Output every text line of the entries below verbatim, leaving out the images.

**PROVIDED RECORDS**

--- START ---

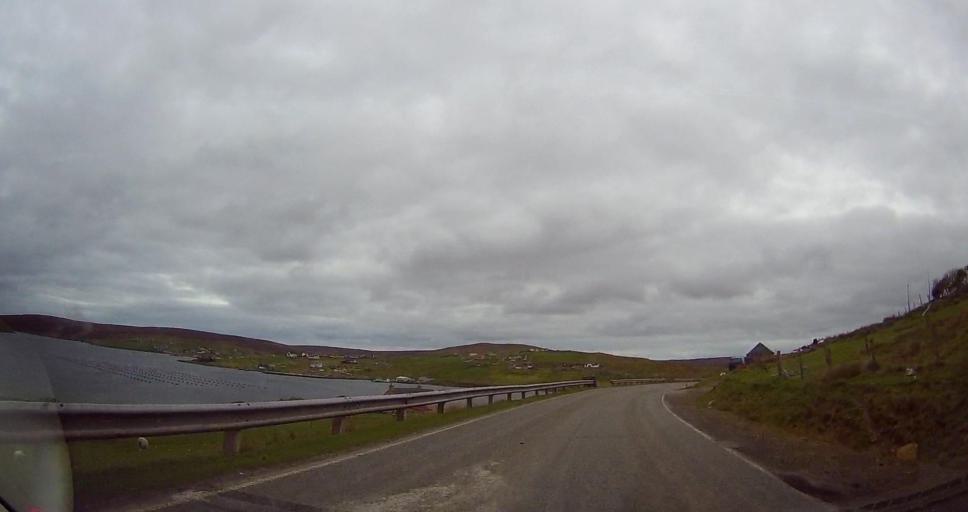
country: GB
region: Scotland
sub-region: Shetland Islands
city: Shetland
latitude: 60.6116
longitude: -1.0736
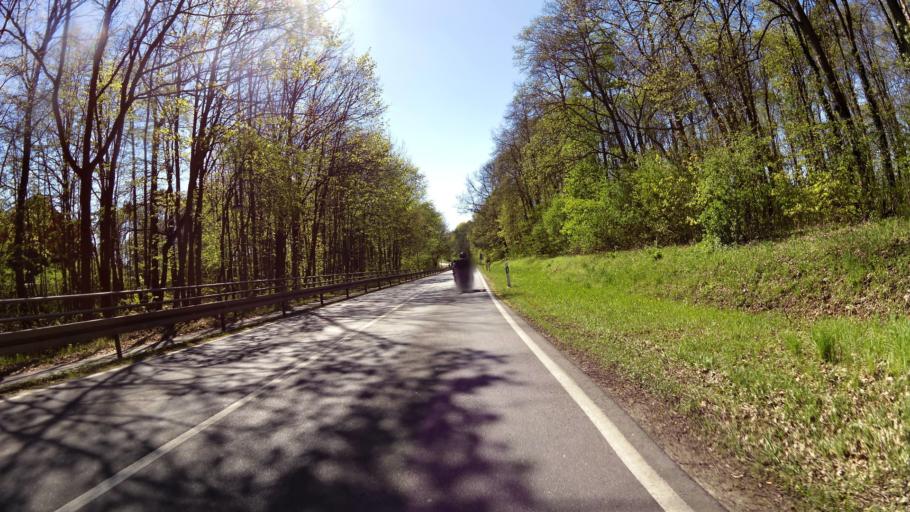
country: DE
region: Brandenburg
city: Bernau bei Berlin
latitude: 52.6949
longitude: 13.5547
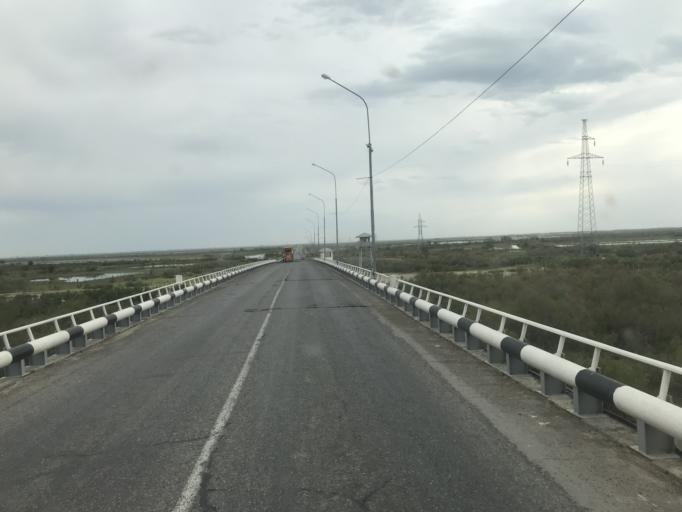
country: KZ
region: Ongtustik Qazaqstan
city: Ilyich
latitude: 41.0291
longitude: 68.5171
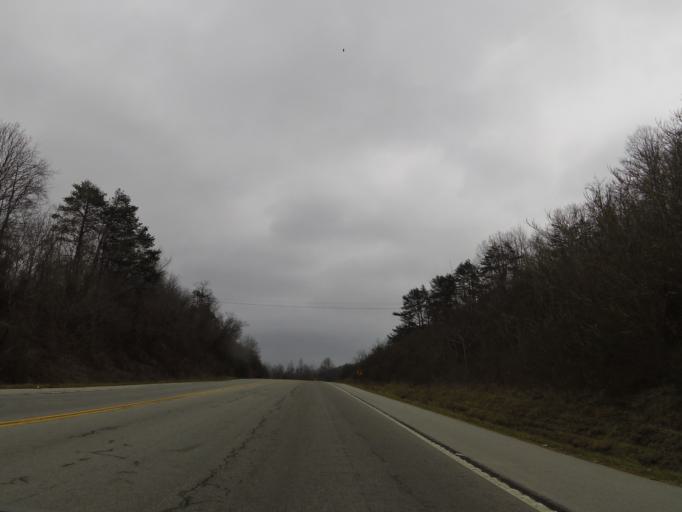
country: US
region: Tennessee
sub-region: Scott County
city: Huntsville
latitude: 36.3644
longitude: -84.5793
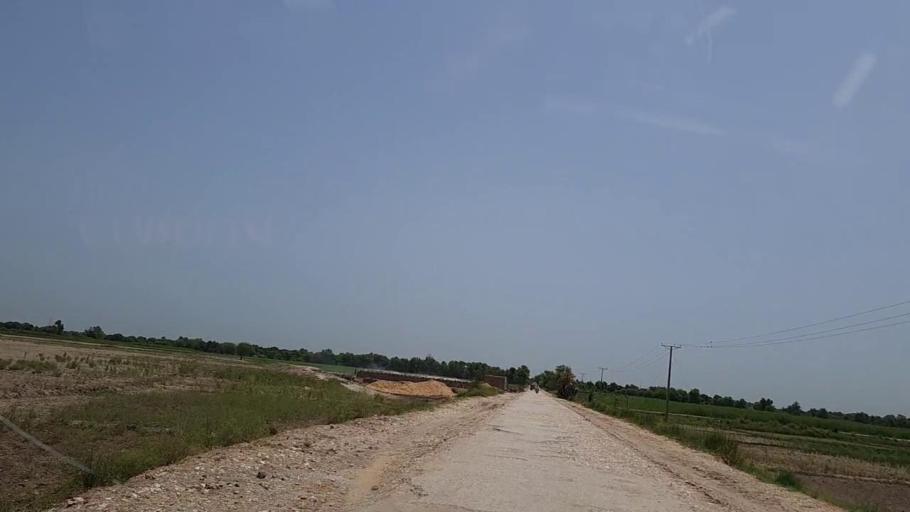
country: PK
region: Sindh
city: Tharu Shah
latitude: 26.9510
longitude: 68.0924
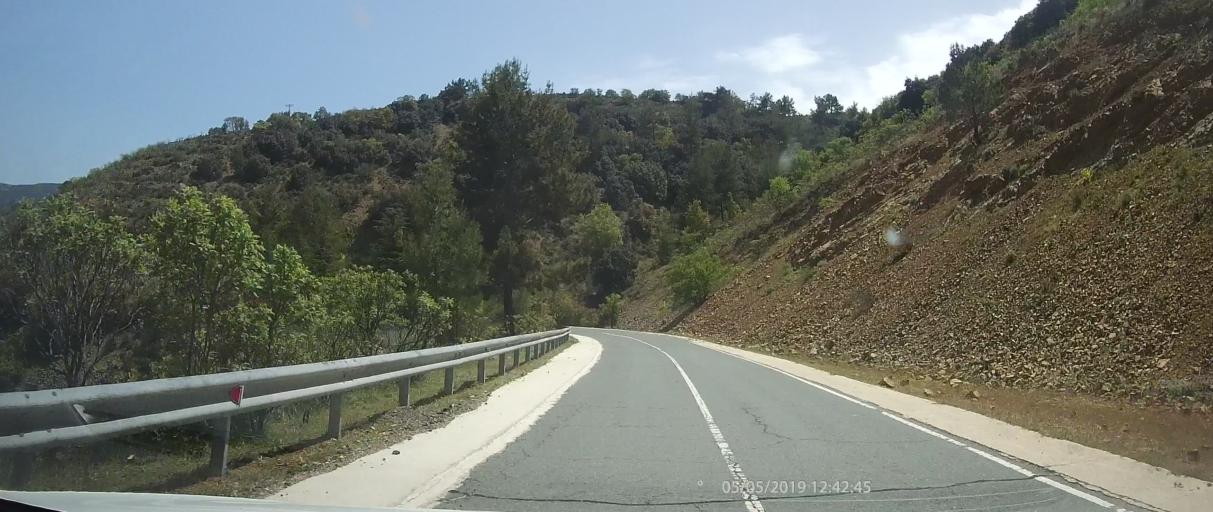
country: CY
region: Lefkosia
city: Kakopetria
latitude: 34.9713
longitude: 32.8120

--- END ---

**WRITTEN RESPONSE**
country: GB
region: Scotland
sub-region: Shetland Islands
city: Shetland
latitude: 60.6116
longitude: -1.0736
country: DE
region: Brandenburg
city: Bernau bei Berlin
latitude: 52.6949
longitude: 13.5547
country: KZ
region: Ongtustik Qazaqstan
city: Ilyich
latitude: 41.0291
longitude: 68.5171
country: US
region: Tennessee
sub-region: Scott County
city: Huntsville
latitude: 36.3644
longitude: -84.5793
country: PK
region: Sindh
city: Tharu Shah
latitude: 26.9510
longitude: 68.0924
country: CY
region: Lefkosia
city: Kakopetria
latitude: 34.9713
longitude: 32.8120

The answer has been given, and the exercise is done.